HONG KONG--European stocks edged higher a day after the European Central Bank (ECB) unveiled new measures to boost economic growth but other benchmarks struggled Friday as investors awaited the U.S. jobs report for May.

Global market reaction to the ECB measures, which included interest rate cuts and a new liquidity program for banks, was short-lived as investors focused on the jobs data.

In early European trading, Germany's DAX rose 0.2 percent to 9,969.12 and France's CAC 40 gained 0.1 percent to 4,555.33. Britain's FTSE 100 advanced 0.3 percent to 9,835.02.

U.S. stocks were poised to open higher. Dow futures edged up 0.2 percent to 16,487.00 and S&P 500 futures were up less than 0.1 percent to 1,939.70.

"Today, the U.S jobs report will garner most focus while investors continue to digest the ECB decision," strategists at Credit Agricole CIB said in a report.

The U.S. nonfarm payrolls report due Friday will likely set the tone for markets for the following week as traders assess whether it changes the Federal Reserve's current policy stance of not rushing to raise interest rates.

Analysts forecast that U.S. employers added 220,000 jobs last month after adding 288,000 in April. A fourth straight 200,000-plus monthly job gain would add to evidence that the job market in the world's biggest economy is strengthening.

The monthly U.S. jobs report "at present seems to be one of the few economic releases that is still able to make significant waves in markets," said Michael Every, head of Asia financial markets research at Rabobank.

Markets may cheer even if Friday's number comes in lower than expected, because it would raise the prospect of policymakers delaying their scaling back of monetary stimulus, Every said.

"Equities would no doubt also be happy with the prospect of an even longer period of monetary policy largesse," he said.

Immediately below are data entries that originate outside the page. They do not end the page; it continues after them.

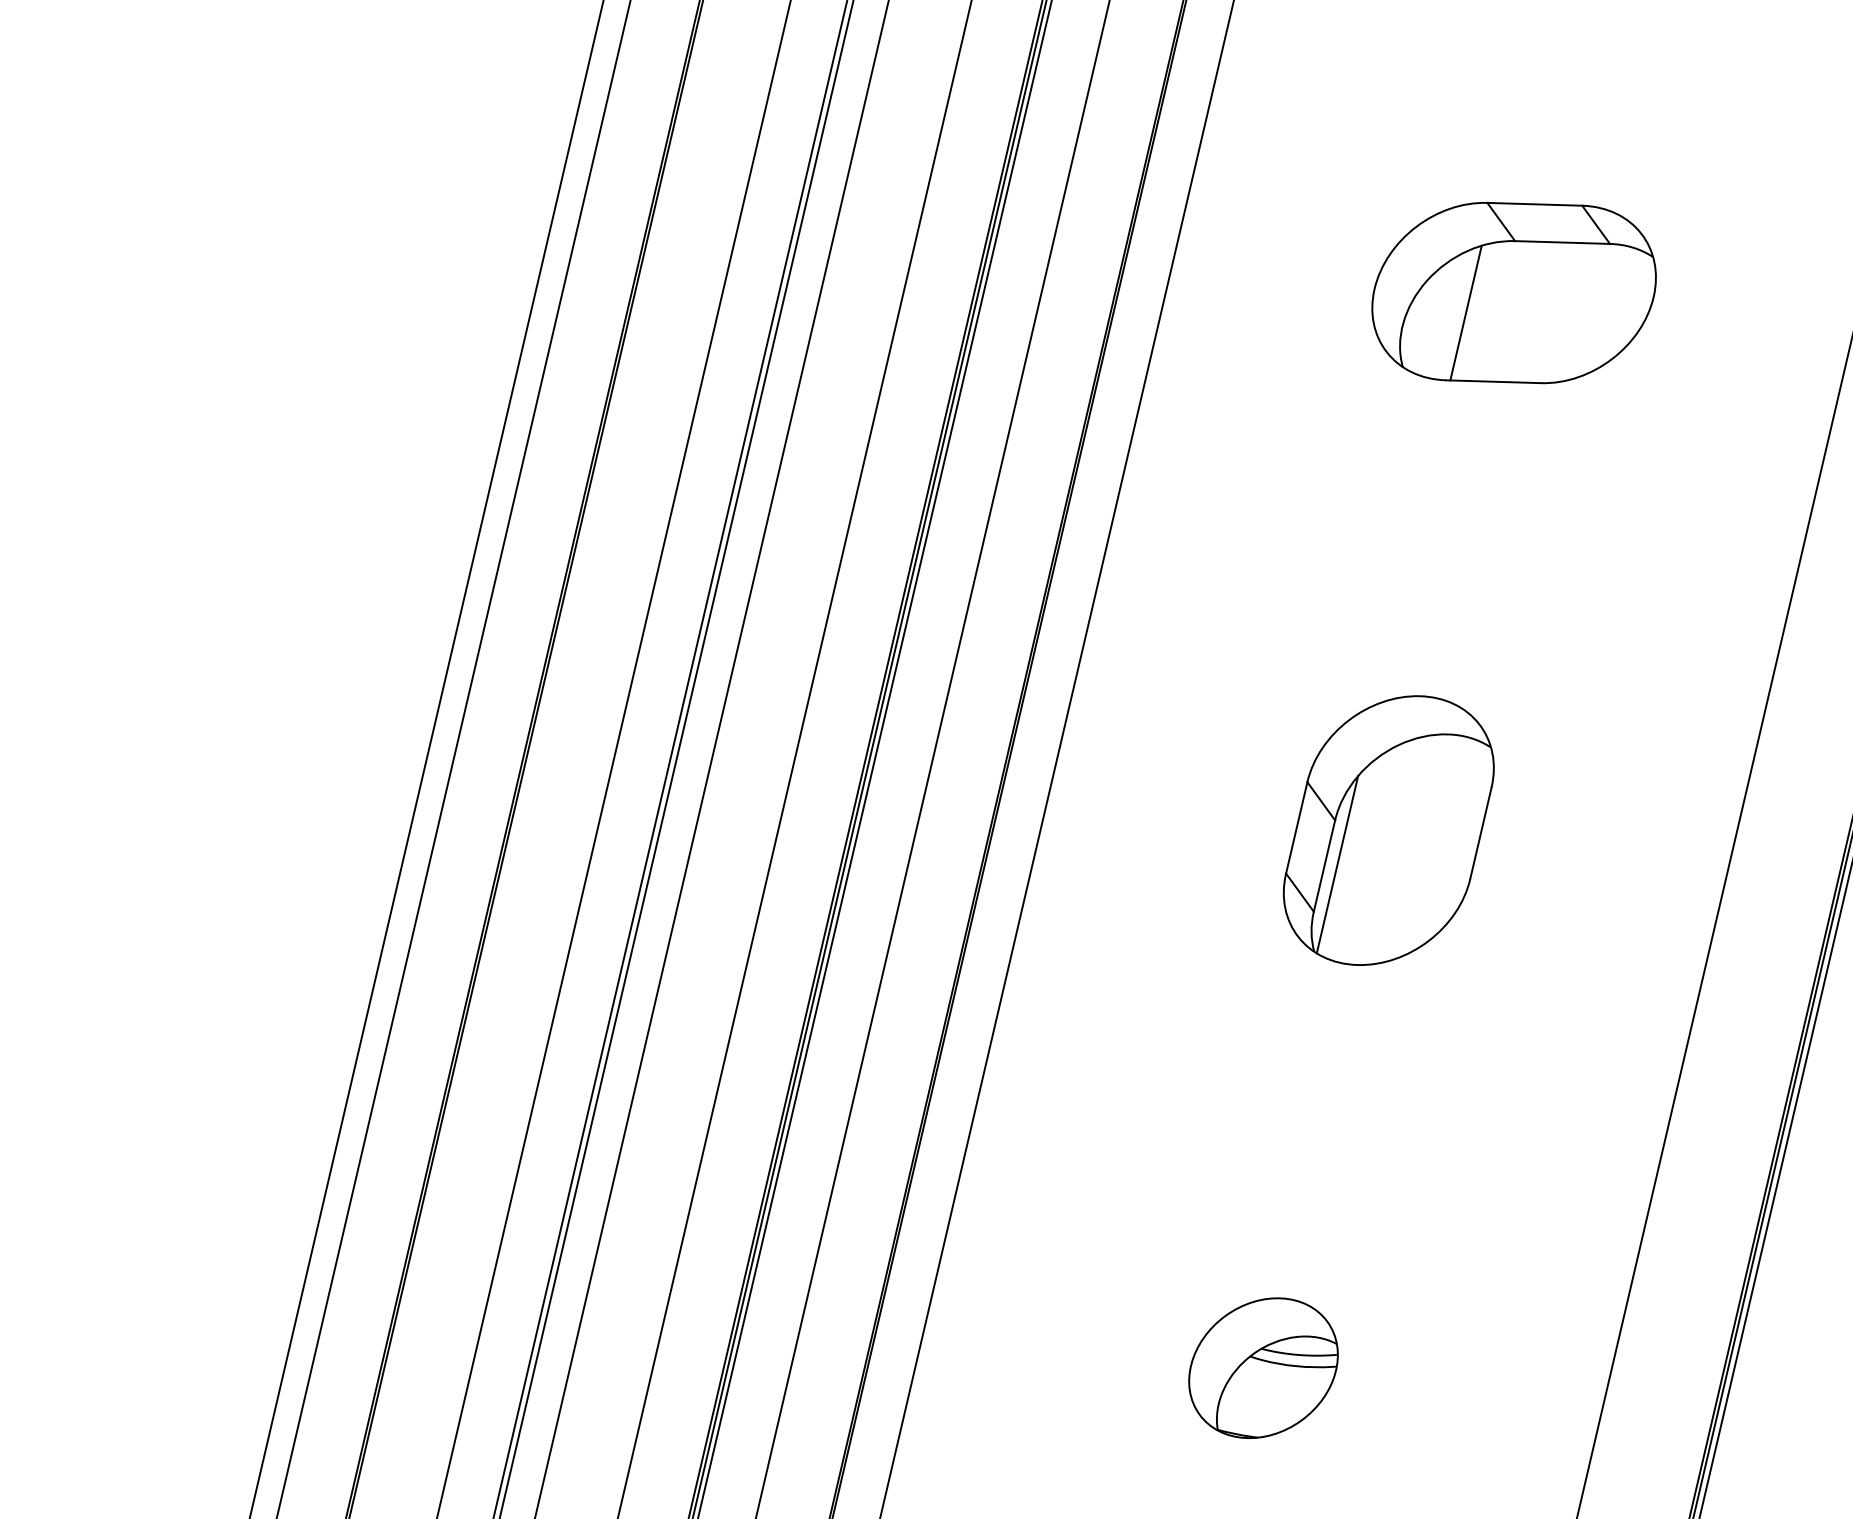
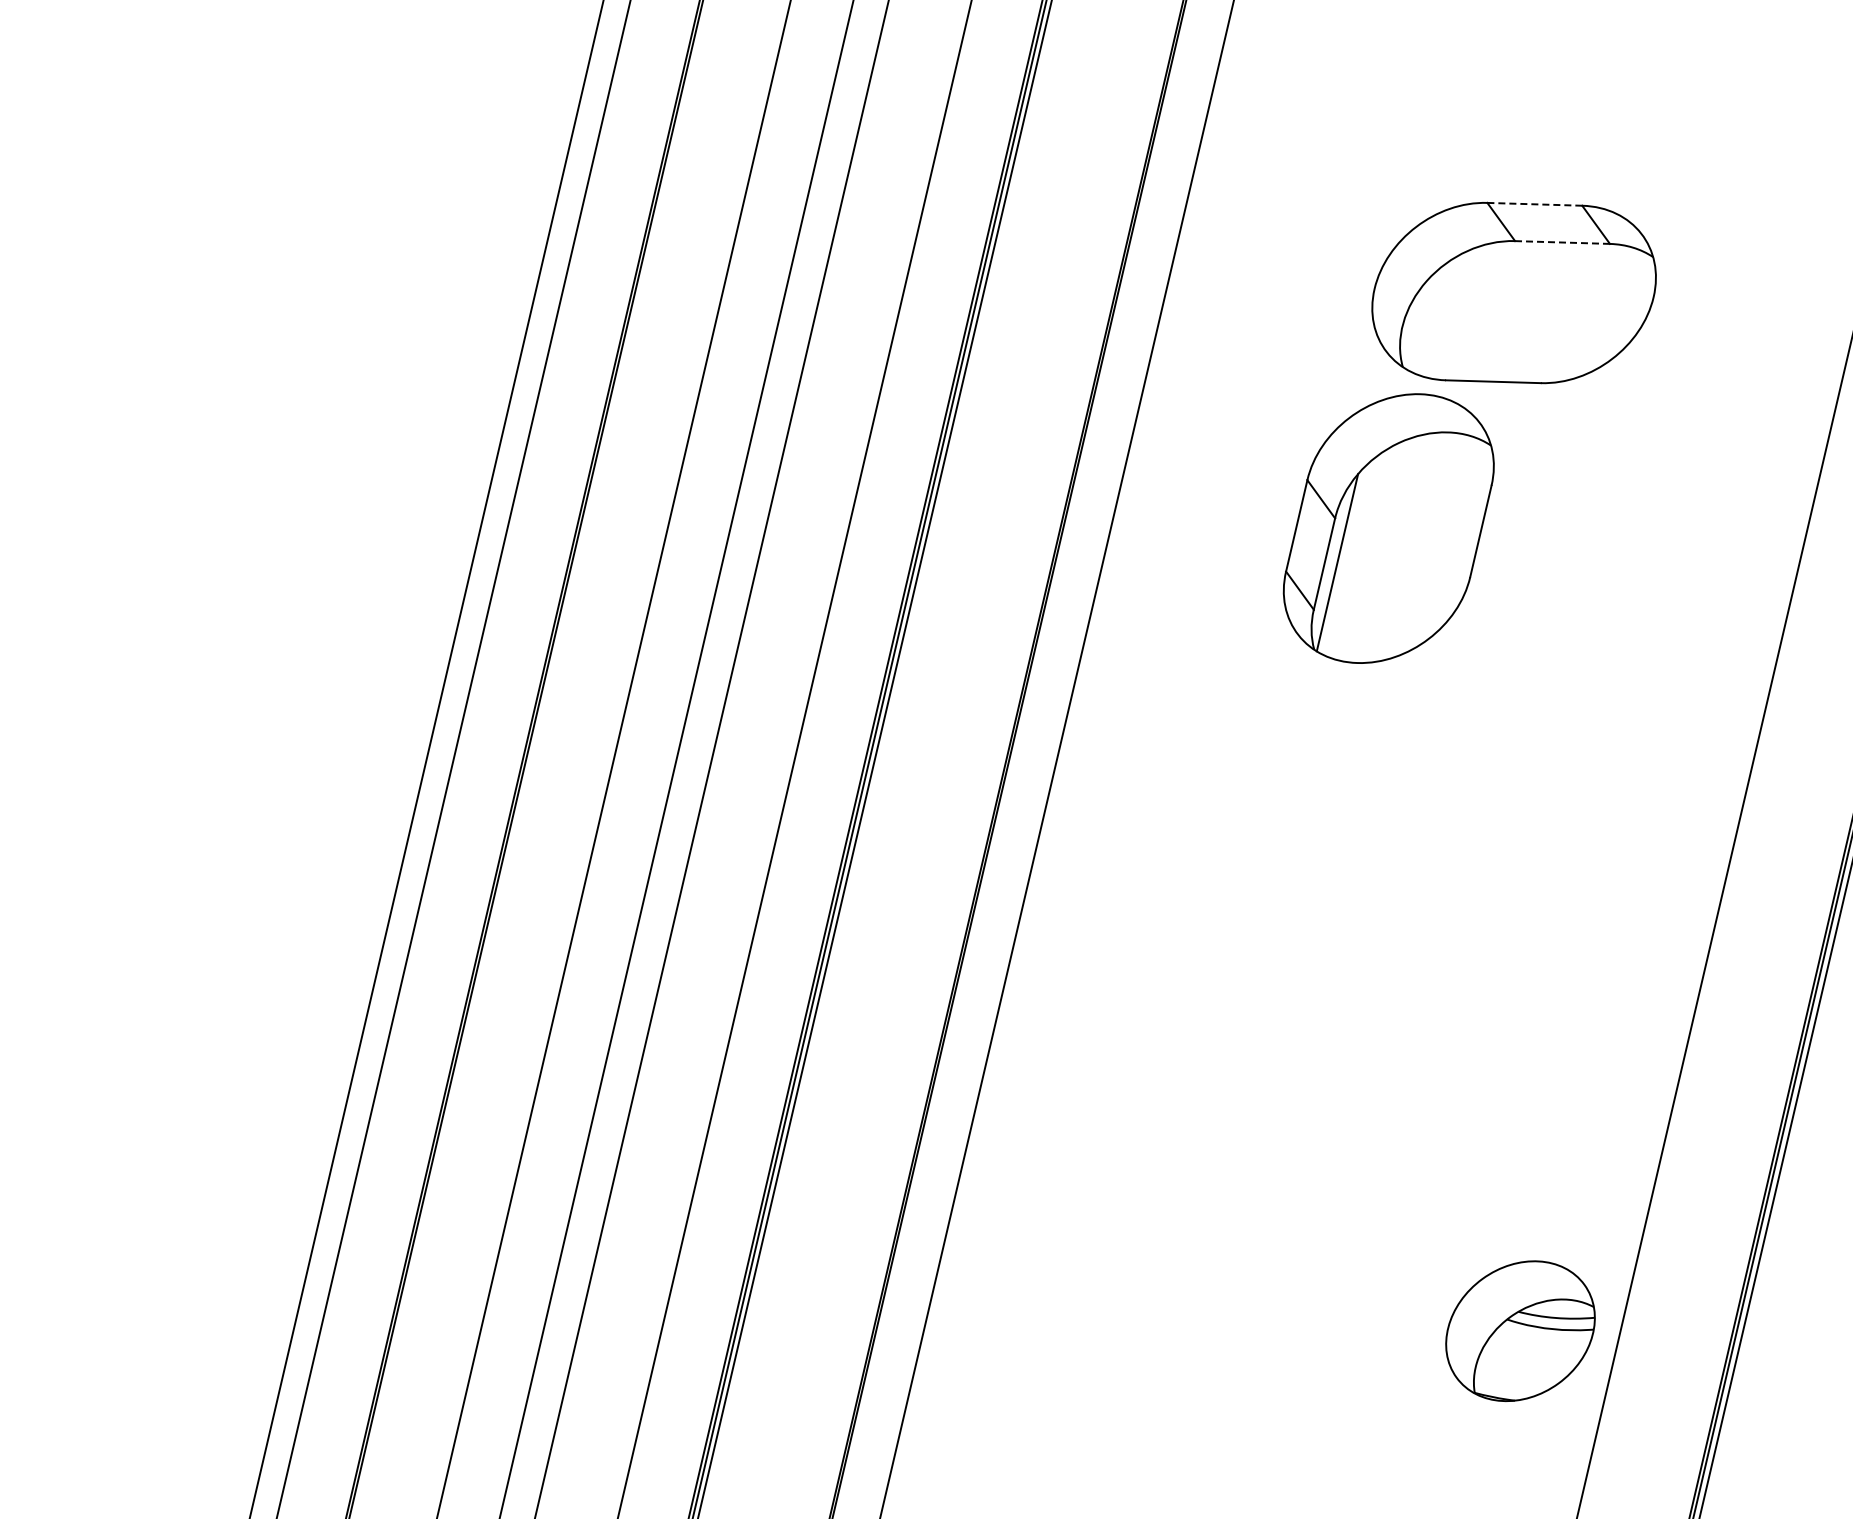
line at (1535, 204): solid -> dashed
line at (1562, 242): solid -> dashed
line at (1465, 312): present -> none
line at (670, 758): present -> none
line at (932, 758): present -> none
part at (1388, 830) position: (1388, 830) -> (1388, 528)
part at (1263, 1367) position: (1263, 1367) -> (1520, 1330)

Asian shares were mixed on Thursday.

Tokyo pared most morning gains to end flat, edging up 11.41 points to 15,079.37, while Seoul fell 0.65 percent, or 13.08 points, to 1,995.48 and Sydney slid 0.15 percent, or 7.93 points, to close at 5,436.90.

Shanghai gained 0.79 percent, or 16.05 points, to 2,040.88 and Hong Kong slipped 0.18 percent, or 42.05 points, to 23,109.66.

U.S. shares ticked up on Wednesday after broadly upbeat data. The Institute for Supply Management said activity in the services sector, accounting for 80 percent of the U.S. economy, surged in May.